Electronic design automation data
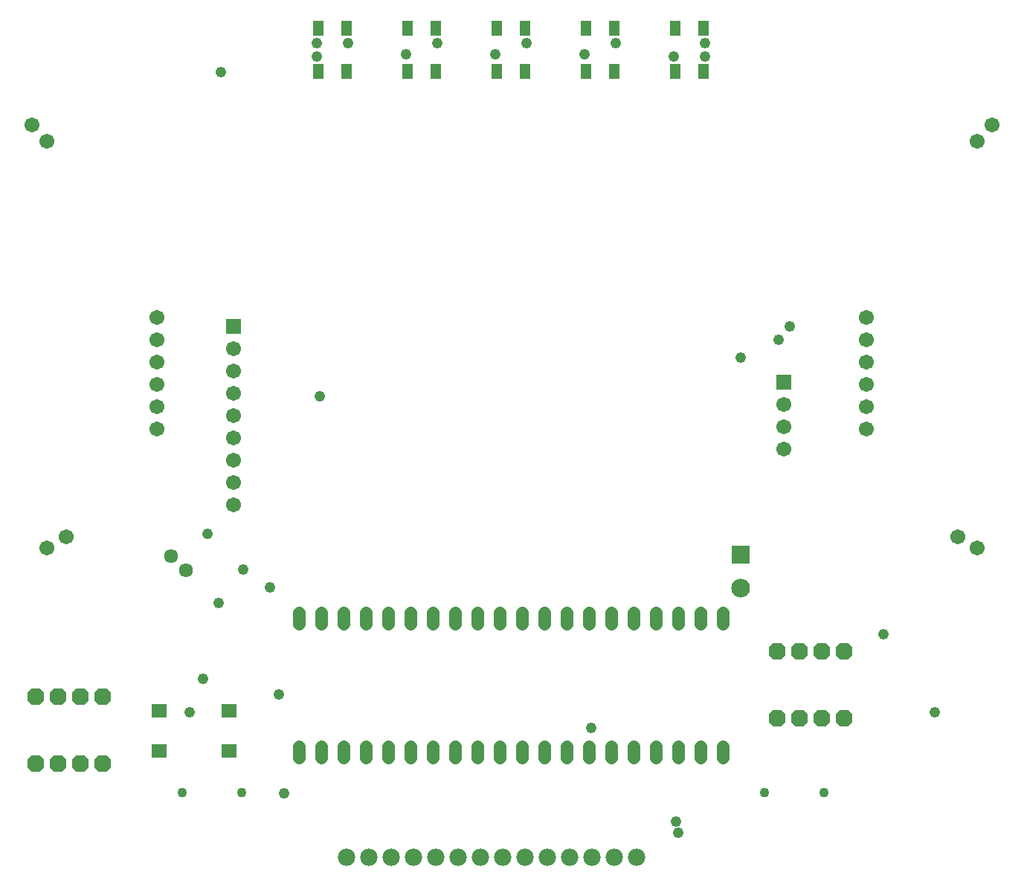
<source format=gts>
G75*
%MOIN*%
%OFA0B0*%
%FSLAX25Y25*%
%IPPOS*%
%LPD*%
%AMOC8*
5,1,8,0,0,1.08239X$1,22.5*
%
%ADD10R,0.04737X0.06706*%
%ADD11OC8,0.07600*%
%ADD12C,0.05800*%
%ADD13C,0.06737*%
%ADD14R,0.06737X0.06737*%
%ADD15R,0.08400X0.08400*%
%ADD16C,0.08400*%
%ADD17C,0.04343*%
%ADD18R,0.06902X0.05918*%
%ADD19C,0.06343*%
%ADD20C,0.07800*%
%ADD21C,0.04762*%
D10*
X0245909Y0364154D03*
X0258507Y0364154D03*
X0258507Y0383446D03*
X0245909Y0383446D03*
X0285909Y0383446D03*
X0298507Y0383446D03*
X0298507Y0364154D03*
X0285909Y0364154D03*
X0325909Y0364154D03*
X0338507Y0364154D03*
X0338507Y0383446D03*
X0325909Y0383446D03*
X0365909Y0383446D03*
X0378507Y0383446D03*
X0378507Y0364154D03*
X0365909Y0364154D03*
X0405909Y0364154D03*
X0418507Y0364154D03*
X0418507Y0383446D03*
X0405909Y0383446D03*
D11*
X0119208Y0053800D03*
X0129208Y0053800D03*
X0139208Y0053800D03*
X0149208Y0053800D03*
X0149208Y0083800D03*
X0139208Y0083800D03*
X0129208Y0083800D03*
X0119208Y0083800D03*
X0451594Y0073954D03*
X0461594Y0073954D03*
X0471594Y0073954D03*
X0481594Y0073954D03*
X0481594Y0103954D03*
X0471594Y0103954D03*
X0461594Y0103954D03*
X0451594Y0103954D03*
D12*
X0427208Y0116300D02*
X0427208Y0121300D01*
X0417208Y0121300D02*
X0417208Y0116300D01*
X0407208Y0116300D02*
X0407208Y0121300D01*
X0397208Y0121300D02*
X0397208Y0116300D01*
X0387208Y0116300D02*
X0387208Y0121300D01*
X0377208Y0121300D02*
X0377208Y0116300D01*
X0367208Y0116300D02*
X0367208Y0121300D01*
X0357208Y0121300D02*
X0357208Y0116300D01*
X0347208Y0116300D02*
X0347208Y0121300D01*
X0337208Y0121300D02*
X0337208Y0116300D01*
X0327208Y0116300D02*
X0327208Y0121300D01*
X0317208Y0121300D02*
X0317208Y0116300D01*
X0307208Y0116300D02*
X0307208Y0121300D01*
X0297208Y0121300D02*
X0297208Y0116300D01*
X0287208Y0116300D02*
X0287208Y0121300D01*
X0277208Y0121300D02*
X0277208Y0116300D01*
X0267208Y0116300D02*
X0267208Y0121300D01*
X0257208Y0121300D02*
X0257208Y0116300D01*
X0247208Y0116300D02*
X0247208Y0121300D01*
X0237208Y0121300D02*
X0237208Y0116300D01*
X0237208Y0061300D02*
X0237208Y0056300D01*
X0247208Y0056300D02*
X0247208Y0061300D01*
X0257208Y0061300D02*
X0257208Y0056300D01*
X0267208Y0056300D02*
X0267208Y0061300D01*
X0277208Y0061300D02*
X0277208Y0056300D01*
X0287208Y0056300D02*
X0287208Y0061300D01*
X0297208Y0061300D02*
X0297208Y0056300D01*
X0307208Y0056300D02*
X0307208Y0061300D01*
X0317208Y0061300D02*
X0317208Y0056300D01*
X0327208Y0056300D02*
X0327208Y0061300D01*
X0337208Y0061300D02*
X0337208Y0056300D01*
X0347208Y0056300D02*
X0347208Y0061300D01*
X0357208Y0061300D02*
X0357208Y0056300D01*
X0367208Y0056300D02*
X0367208Y0061300D01*
X0377208Y0061300D02*
X0377208Y0056300D01*
X0387208Y0056300D02*
X0387208Y0061300D01*
X0397208Y0061300D02*
X0397208Y0056300D01*
X0407208Y0056300D02*
X0407208Y0061300D01*
X0417208Y0061300D02*
X0417208Y0056300D01*
X0427208Y0056300D02*
X0427208Y0061300D01*
D13*
X0541269Y0150368D03*
X0532617Y0155383D03*
X0491708Y0203800D03*
X0491708Y0213800D03*
X0491708Y0223800D03*
X0491708Y0233800D03*
X0491708Y0243800D03*
X0491708Y0253800D03*
X0454508Y0214800D03*
X0454508Y0204800D03*
X0454508Y0194800D03*
X0541153Y0332681D03*
X0547884Y0340078D03*
X0207808Y0239800D03*
X0207808Y0229800D03*
X0207808Y0219800D03*
X0207799Y0209800D03*
X0207808Y0199800D03*
X0207808Y0189800D03*
X0207808Y0179800D03*
X0207808Y0169800D03*
X0173708Y0203800D03*
X0173708Y0213800D03*
X0173708Y0223800D03*
X0173708Y0233800D03*
X0173708Y0243800D03*
X0173708Y0253800D03*
X0124263Y0332681D03*
X0117533Y0340078D03*
X0132799Y0155383D03*
X0124148Y0150368D03*
D14*
X0207808Y0249800D03*
X0454508Y0224800D03*
D15*
X0435208Y0147300D03*
D16*
X0435208Y0132300D03*
D17*
X0445822Y0040894D03*
X0472594Y0040894D03*
X0211594Y0040894D03*
X0184822Y0040894D03*
D18*
X0174444Y0059548D03*
X0174444Y0077265D03*
X0205783Y0077265D03*
X0205783Y0059548D03*
D19*
X0186653Y0140501D03*
X0179763Y0146800D03*
D20*
X0258429Y0011792D03*
X0268429Y0011792D03*
X0278429Y0011792D03*
X0288429Y0011792D03*
X0298429Y0011792D03*
X0308429Y0011792D03*
X0318429Y0011792D03*
X0328429Y0011792D03*
X0338429Y0011792D03*
X0348429Y0011792D03*
X0358429Y0011792D03*
X0368429Y0011792D03*
X0378429Y0011792D03*
X0388429Y0011792D03*
D21*
X0407208Y0022800D03*
X0406208Y0027800D03*
X0368208Y0069800D03*
X0499208Y0111800D03*
X0522208Y0076800D03*
X0435208Y0235800D03*
X0452208Y0243800D03*
X0457208Y0249800D03*
X0419208Y0370800D03*
X0419208Y0376800D03*
X0405208Y0370800D03*
X0379208Y0376800D03*
X0365208Y0371800D03*
X0339208Y0376800D03*
X0325208Y0371800D03*
X0299208Y0376800D03*
X0285208Y0371800D03*
X0259208Y0376800D03*
X0245208Y0376800D03*
X0245208Y0370800D03*
X0202208Y0363800D03*
X0246508Y0218500D03*
X0196208Y0156800D03*
X0212208Y0140800D03*
X0224208Y0132800D03*
X0201208Y0125800D03*
X0194208Y0091800D03*
X0188208Y0076800D03*
X0228208Y0084800D03*
X0230708Y0040300D03*
M02*

</source>
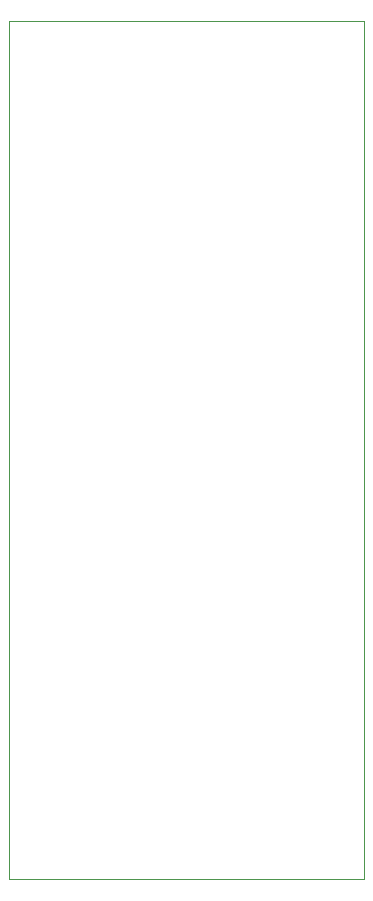
<source format=gbr>
%TF.GenerationSoftware,KiCad,Pcbnew,7.0.2-0*%
%TF.CreationDate,2023-08-03T08:32:46-04:00*%
%TF.ProjectId,Turbidity_v10,54757262-6964-4697-9479-5f7631302e6b,10*%
%TF.SameCoordinates,Original*%
%TF.FileFunction,Profile,NP*%
%FSLAX46Y46*%
G04 Gerber Fmt 4.6, Leading zero omitted, Abs format (unit mm)*
G04 Created by KiCad (PCBNEW 7.0.2-0) date 2023-08-03 08:32:46*
%MOMM*%
%LPD*%
G01*
G04 APERTURE LIST*
%TA.AperFunction,Profile*%
%ADD10C,0.100000*%
%TD*%
G04 APERTURE END LIST*
D10*
X132560000Y-57680000D02*
X162560000Y-57680000D01*
X132560000Y-130280000D02*
X132560000Y-57680000D01*
X162560000Y-57680000D02*
X162560000Y-130280000D01*
X162560000Y-130280000D02*
X132560000Y-130280000D01*
M02*

</source>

# JOB
Would you output, from the records above, exactly the run of lines that starts at the line containing "X0318429Y0011792D03*" and ends at the line containing "X0285208Y0371800D03*", and only that run?

# REPLY TO THE TASK
X0318429Y0011792D03*
X0328429Y0011792D03*
X0338429Y0011792D03*
X0348429Y0011792D03*
X0358429Y0011792D03*
X0368429Y0011792D03*
X0378429Y0011792D03*
X0388429Y0011792D03*
D21*
X0407208Y0022800D03*
X0406208Y0027800D03*
X0368208Y0069800D03*
X0499208Y0111800D03*
X0522208Y0076800D03*
X0435208Y0235800D03*
X0452208Y0243800D03*
X0457208Y0249800D03*
X0419208Y0370800D03*
X0419208Y0376800D03*
X0405208Y0370800D03*
X0379208Y0376800D03*
X0365208Y0371800D03*
X0339208Y0376800D03*
X0325208Y0371800D03*
X0299208Y0376800D03*
X0285208Y0371800D03*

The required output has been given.